Supplied passage START

Well, here we ago again.  Up until now, most of the “questionable” home loans available since the housing meltdown have been rural development loans offered through the USDA.  The questionable part in my mind are the “no down payment required” and “guaranteed loan” aspects.  But, according to a Reuters article, Wells Fargo is again planning to jump back into the “subprime” market.  Why?  Because they are experiencing a downturn in revenue.  Hmm, does this seem like a sound business decision?  (GM is also selling cars to subprime customers to help their sales).  Does this sound promising?

Some interesting points from the Reuters article makes me scratch my head:

1.  “…loosening of credit standards could boost housing demand…”  Shouldn’t demand for housing be boosted because people can actually afford them?  Isn’t it a false demand by any other standard?

2.  “To avoid the taint associated with the word ‘subprime’, lenders are calling their loans ‘another chance mortgages’ or ‘alternative mortgage program’.”  Does changing the name of something actually make it better?  Does duping people make these mortgages safer?

3.  “If the borrower does not meet those hurdles and later defaults on a mortgage, he or she can sue the lender and argue the loan should never have been made in the first place.”  Seriously, then why do we make the purchaser sign on the bottom line?  That point was missed during the initial crisis; purchasers were simply considered victims.  Everyone wants to blame the bank.  Thank you Dodd-Frank!

Supplied passage END

What the exercise asks:
Repeat word for word everything in the post on subprime lending from "Some interesting points" down to "these mortgages safer?".

Provided information START

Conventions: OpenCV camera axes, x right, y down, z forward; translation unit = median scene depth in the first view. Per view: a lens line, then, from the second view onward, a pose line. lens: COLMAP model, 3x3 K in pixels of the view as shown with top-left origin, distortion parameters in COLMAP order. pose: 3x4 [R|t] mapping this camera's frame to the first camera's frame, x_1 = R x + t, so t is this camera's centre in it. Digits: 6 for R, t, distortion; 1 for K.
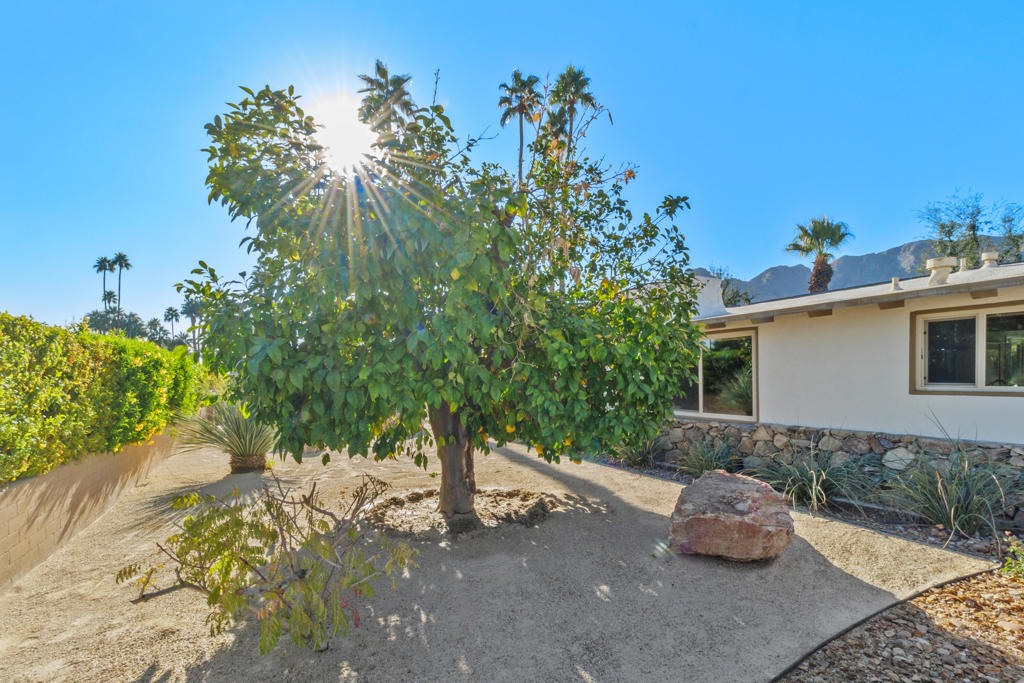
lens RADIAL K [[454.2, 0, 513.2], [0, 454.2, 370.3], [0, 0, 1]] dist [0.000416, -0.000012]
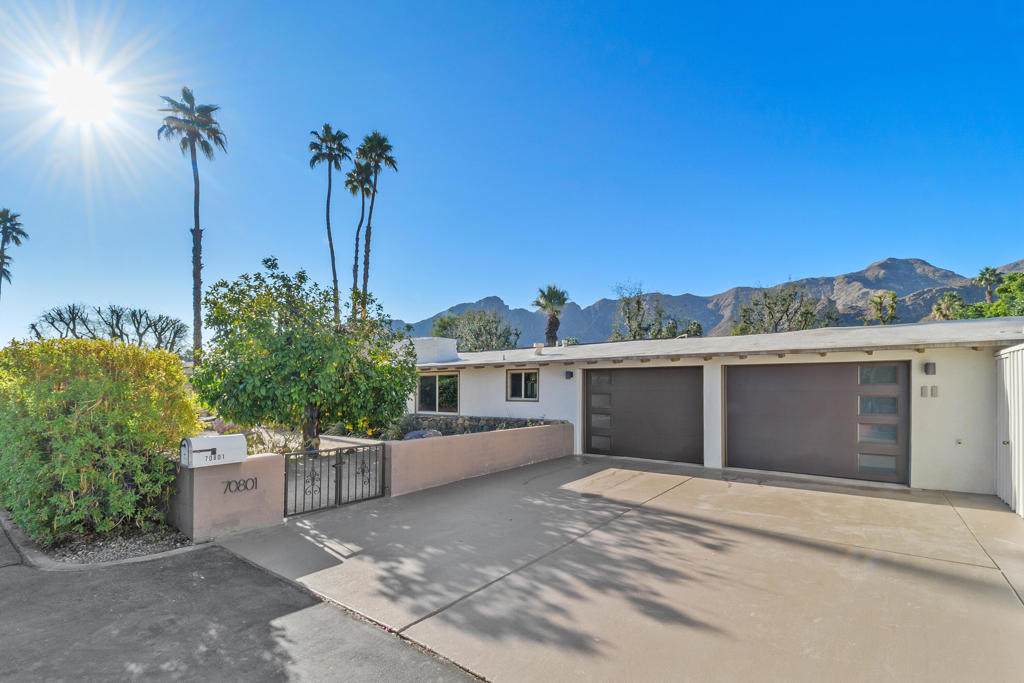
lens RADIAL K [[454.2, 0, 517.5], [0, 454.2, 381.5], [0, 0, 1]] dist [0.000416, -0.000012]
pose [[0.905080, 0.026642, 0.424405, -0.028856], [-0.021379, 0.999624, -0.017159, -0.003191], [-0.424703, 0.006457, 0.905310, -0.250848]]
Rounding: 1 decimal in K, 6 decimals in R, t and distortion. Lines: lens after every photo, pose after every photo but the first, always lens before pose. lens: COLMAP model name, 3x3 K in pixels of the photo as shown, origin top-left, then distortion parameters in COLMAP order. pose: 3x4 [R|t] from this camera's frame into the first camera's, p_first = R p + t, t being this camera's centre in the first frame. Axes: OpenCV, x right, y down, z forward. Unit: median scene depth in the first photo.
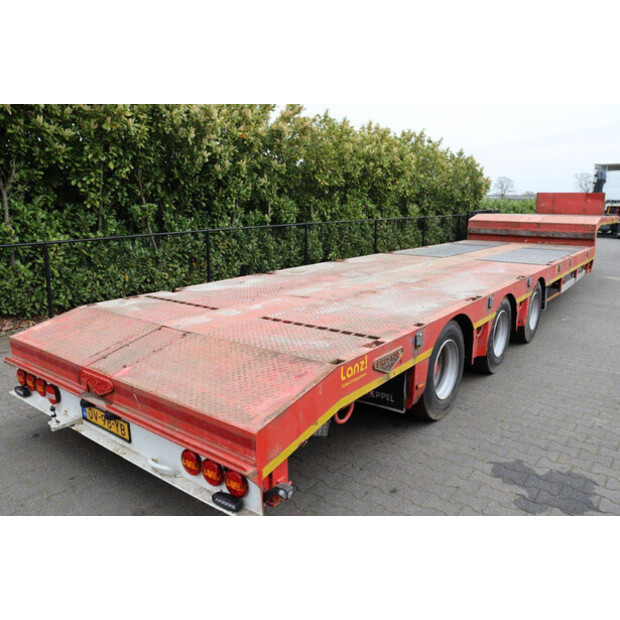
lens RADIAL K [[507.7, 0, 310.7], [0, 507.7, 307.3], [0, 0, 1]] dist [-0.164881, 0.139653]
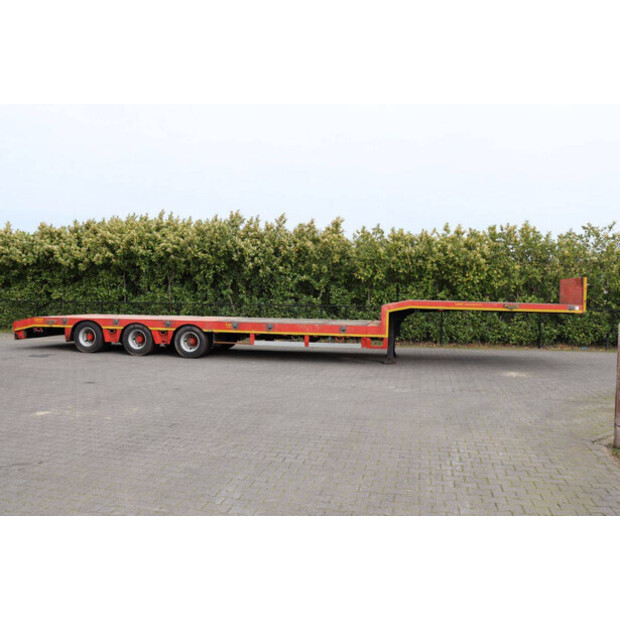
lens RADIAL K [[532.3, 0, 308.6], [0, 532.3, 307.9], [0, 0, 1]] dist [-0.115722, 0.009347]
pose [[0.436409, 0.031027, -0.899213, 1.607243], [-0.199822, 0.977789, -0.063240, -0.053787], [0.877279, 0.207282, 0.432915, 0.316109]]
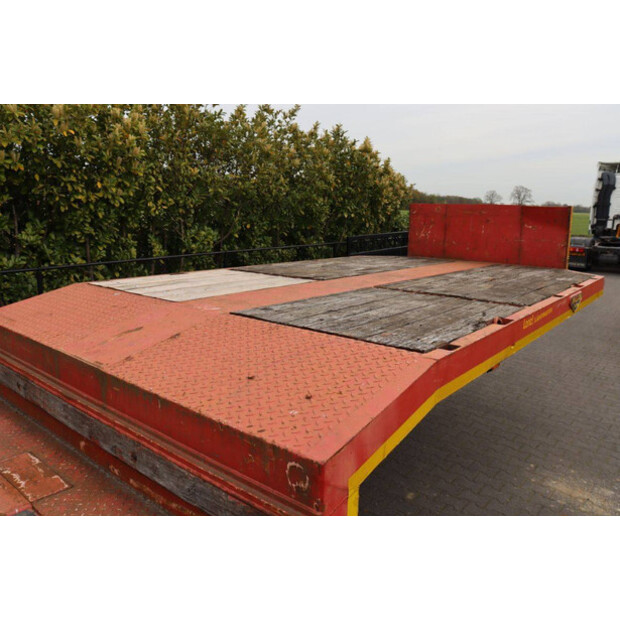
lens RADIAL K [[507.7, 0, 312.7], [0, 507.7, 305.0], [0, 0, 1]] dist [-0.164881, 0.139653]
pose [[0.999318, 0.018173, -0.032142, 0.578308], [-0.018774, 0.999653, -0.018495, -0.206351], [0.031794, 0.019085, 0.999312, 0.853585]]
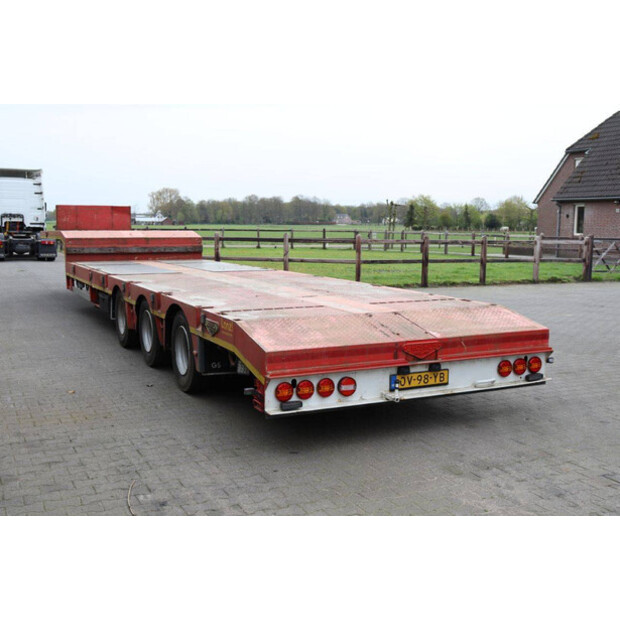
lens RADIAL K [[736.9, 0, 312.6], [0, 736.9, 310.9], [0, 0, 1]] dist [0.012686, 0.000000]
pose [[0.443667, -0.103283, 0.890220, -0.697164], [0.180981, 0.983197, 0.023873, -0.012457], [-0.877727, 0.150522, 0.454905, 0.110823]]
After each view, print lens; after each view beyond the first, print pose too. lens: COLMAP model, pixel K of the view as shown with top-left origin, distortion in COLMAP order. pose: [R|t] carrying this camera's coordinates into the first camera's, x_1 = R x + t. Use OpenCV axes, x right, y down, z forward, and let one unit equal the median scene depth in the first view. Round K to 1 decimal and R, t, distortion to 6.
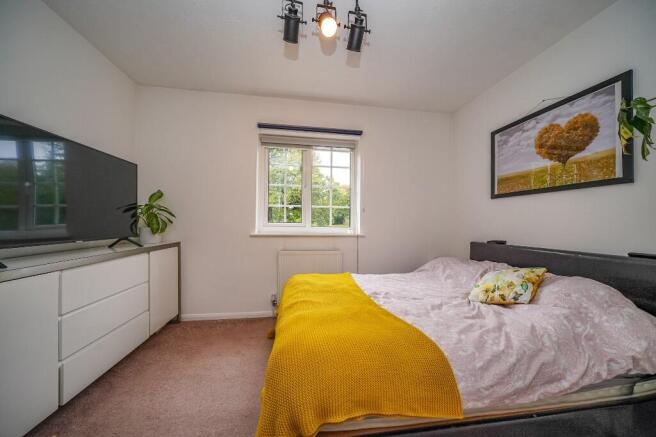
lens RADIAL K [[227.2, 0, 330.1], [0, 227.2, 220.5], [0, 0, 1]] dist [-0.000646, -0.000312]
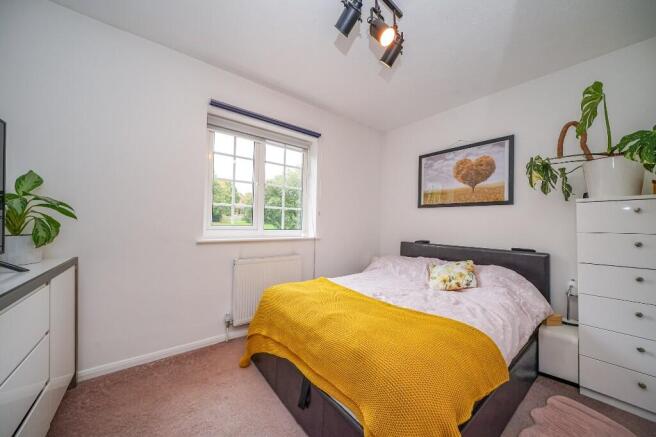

Provided information END

Response for this exercise:
Some interesting points from the Reuters article makes me scratch my head:

1.  “…loosening of credit standards could boost housing demand…”  Shouldn’t demand for housing be boosted because people can actually afford them?  Isn’t it a false demand by any other standard?

2.  “To avoid the taint associated with the word ‘subprime’, lenders are calling their loans ‘another chance mortgages’ or ‘alternative mortgage program’.”  Does changing the name of something actually make it better?  Does duping people make these mortgages safer?